1.はじめに
今年の大河ドラマは紫式部をモデルとしたものですが、紫式部と聞くと過去に国語科の教員免許を取得するために平安文学の講義を受けたことが思い出されます。今回はその紫式部が活躍した平安時代の日記文学についてご紹介したいと思います。
2.日記文学とは
平安時代の貴族は朝廷から配布される暦にその日の出来事や年中行事、儀式の内容、手順や作法などを細かく記すのが一般的でした。こうした貴族の日記は、親から子へ家宝として伝えられ、子供は父祖の日記を参考として学び、儀式や行事に臨んでいたようです。
日記にはそれまで行事や作法の備忘のために漢文で記されていたところ、仮名が発達するとともに、自己の内面や感性を表現するものとして女性も書き綴られるようになりました。
平安期の日記文学は今から千年以上も昔の当時の生活を知ることのできる貴重な資料だと思います。これほど昔の当時の人たちの暮らし振りがうかがえる資料が複数現存しているのは世界的に見ても珍しいのではないかと思います。こうした記録から平安期における生活や儀式社会制度を知ることができるのみならず、日記という私的な記録を通じて当時の人間関係や記述者の内面を直接的に見ることができるところが他の文学作品と異なり興味を引くところです。
3.平安時代の日記の代表的なもの
・土佐日記(作者 紀貫之)
小倉百人一首の歌人の一人でもある貫之が任国土佐(高知県)から帰京するまでの55日間を記録したものです。土佐日記は仮名文字が用いられており、貫之が女性に仮託して書かれたものです。

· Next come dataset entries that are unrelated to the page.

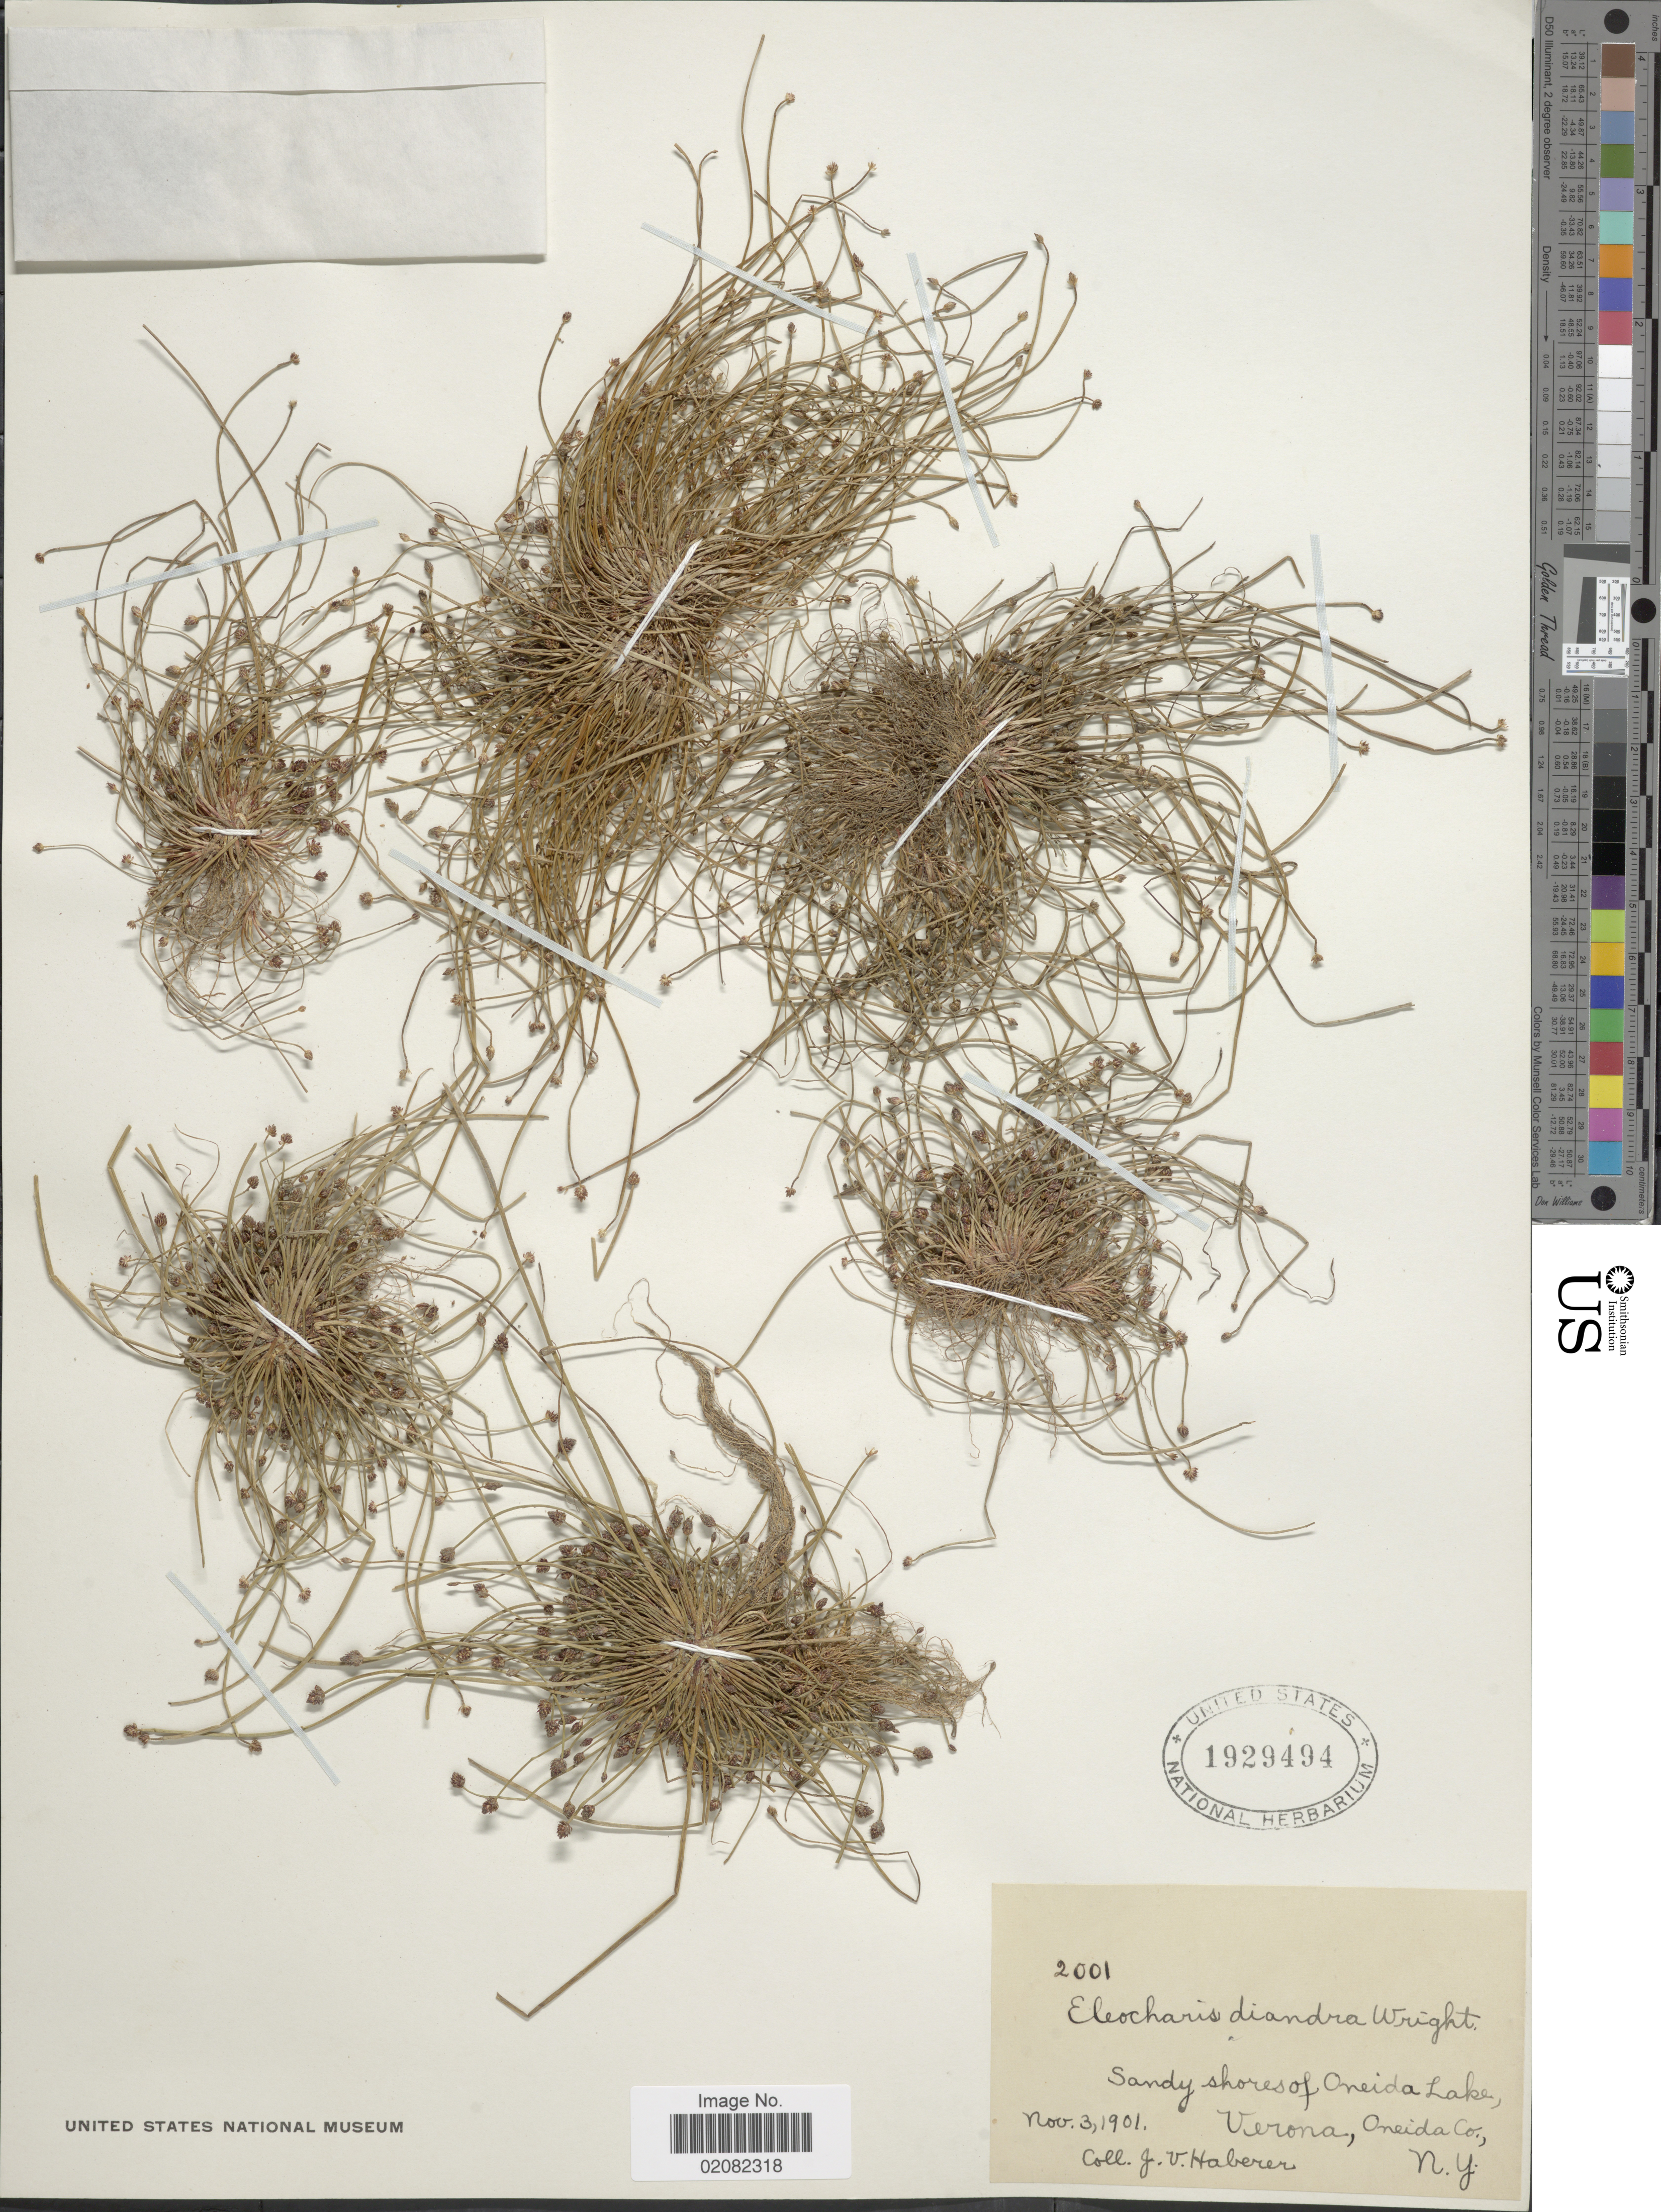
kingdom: Plantae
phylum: Tracheophyta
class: Liliopsida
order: Poales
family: Cyperaceae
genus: Eleocharis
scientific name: Eleocharis diandra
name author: C. Wright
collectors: J. V. Haberer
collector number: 2001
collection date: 1901-11-03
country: United States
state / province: New York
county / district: Oneida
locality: Sandy shore of Oneida Lake, Verona, Oneida Co.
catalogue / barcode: US 1929494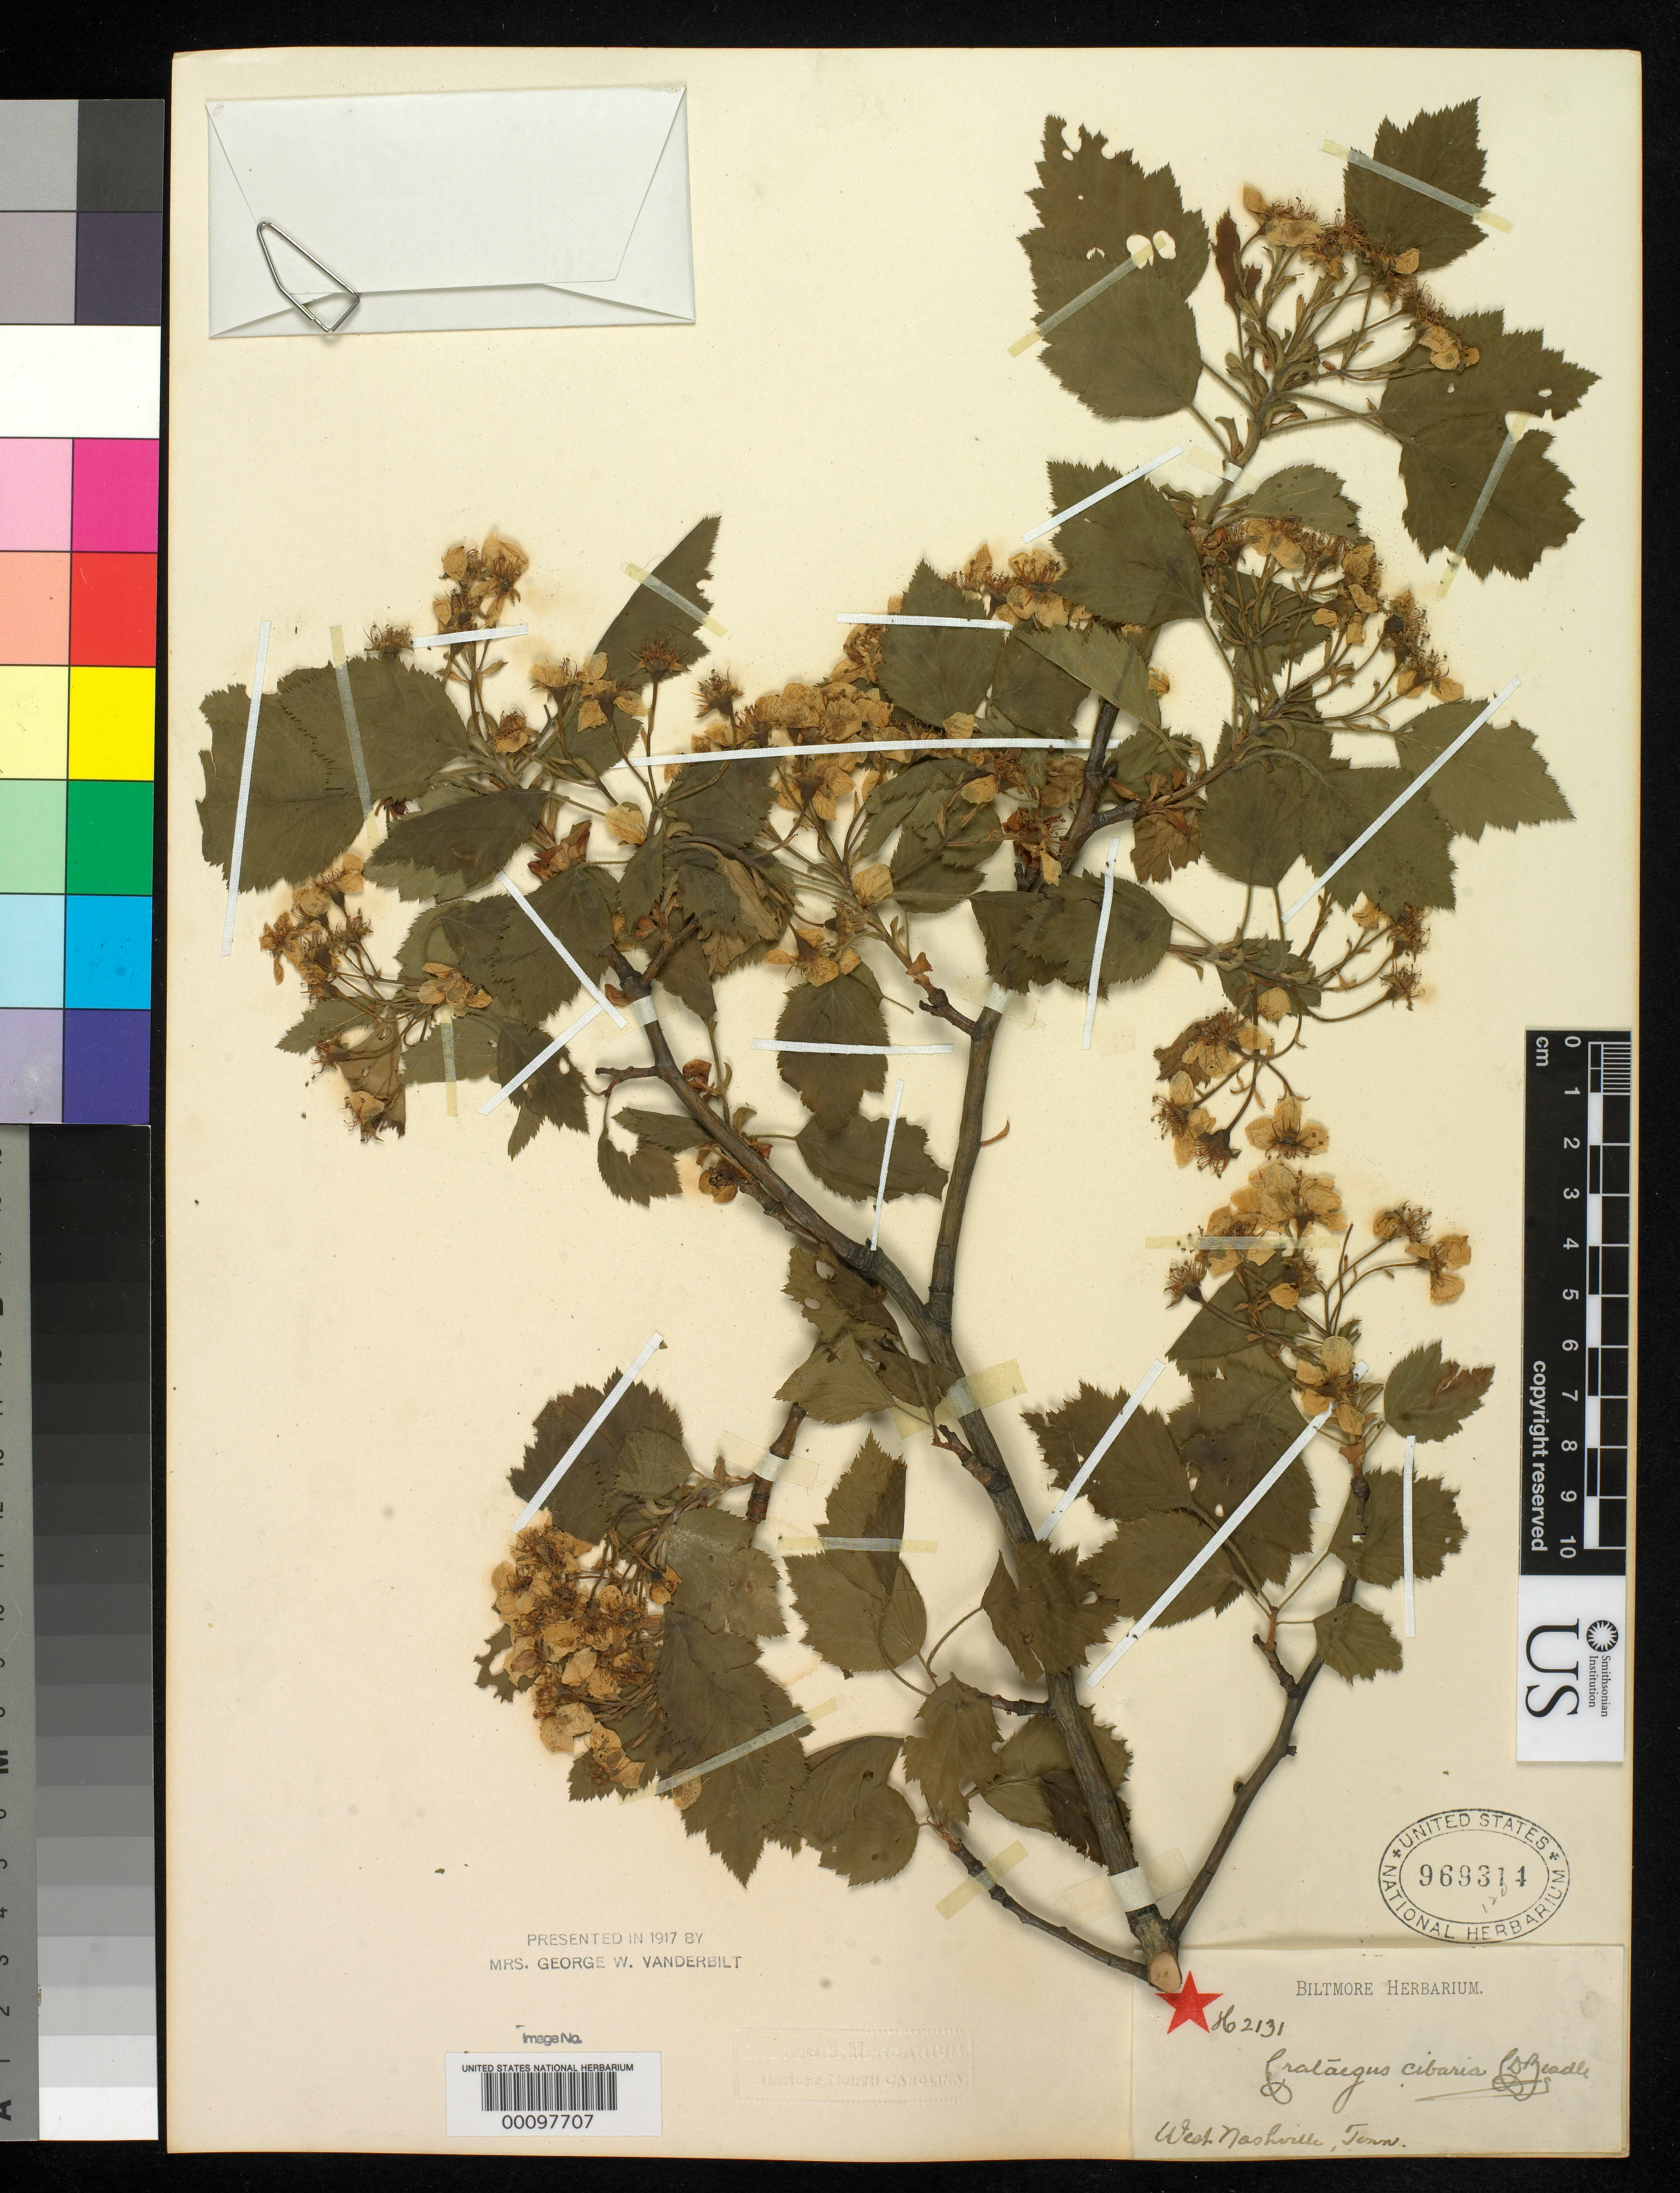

貫之がなぜ女性に仮託して書いたのかについては議論があるところですが、当時男性が好んで用いた漢文日記よりも仮名文字を用いることでより繊細な表現が可能となったのではないかと考えられています。自分を素直に表現する方法として仮名文字を用いた日記にしたのではないかと考えられています。
・蜻蛉日記(作者 藤原道綱母)
日記の体裁をとった文学作品で、19歳から39歳ぐらいまでの約20年間の出来事が綴られており、源氏物語にも影響を与えたとも言われています。作者は、藤原道長の父兼家の妻で、右大将藤原道綱の母、日本で最初に日記文学を書いた女性と考えられています(後記の家系図もご参照ください)。蜻蛉日記には平安時代の夫婦の関係性や暮らしぶりが描かれています。
・紫式部日記(作者 紫式部)
「源氏物語」の作者である紫式部が一条天皇の中宮彰子(藤原道長の娘)に仕えていた時のことが描かれています。中宮彰子が長男を出産する際の様子や宮使え雑録など、単なる記録としてではなく紫式部独自の視点で宮中の様子が描かれています。
・御堂関白記(作者 藤原道長)
道長が内覧となった30歳から25年以上にわたり書き綴られたもので、儀式や政務に関する記述がなされています。道長は摂政には就任したことはあるものの、一度も正式には関白になってはいないのですが、一条天皇・三条天皇・後一条天皇の三代の天皇にわたり絶大な権力を有したことから、後の人々が道長の日記を御堂関白記と称したと考えられています。研究者によれば、記主本人の記録した自筆本が現存しており、世界最古の自筆日記であると言われています。儀式についての記述のほかにも家族についての記載も見られ、それらの記述から道長の性格を読み取ることができます。
・小右記(作者 藤原実資)
小野宮右大臣日記ともいわれ 977年から1040年頃までの六十余年にわたって記録がなされています。道長の望月の歌と言われる「この世をば/わが世とぞ思ふ/望月の/欠けたることも/なしと思へば」についてもこの小右記に記されています。小右記には、当時の儀式運営や政務に関して詳細に記録されており平安期における史料的価値の高い作品と考えられています。現代語訳小右記も刊行されており、全16巻にわたる大作です。
大学などで小右記についてのゼミが開催されることもあったようで、私も時間があればこの時代の記録として全16巻を通読してみたいと思います。
4.むすび
土佐日記や蜻蛉日記などは学生時代に日本史や古典で学習した方もいらっしゃると思います。その時はただただ試験対策として、知識を詰め込むだけだったかもしれません。最近は、平安時代の生活様式や衣装等についても書籍が刊行されていますので、そうしたものと合わせて日記を読むとよりイメージが膨らむのではないかと思います。皆さまも日記文学に触れて平安時代に想いを馳せみてはいかがでしょうか。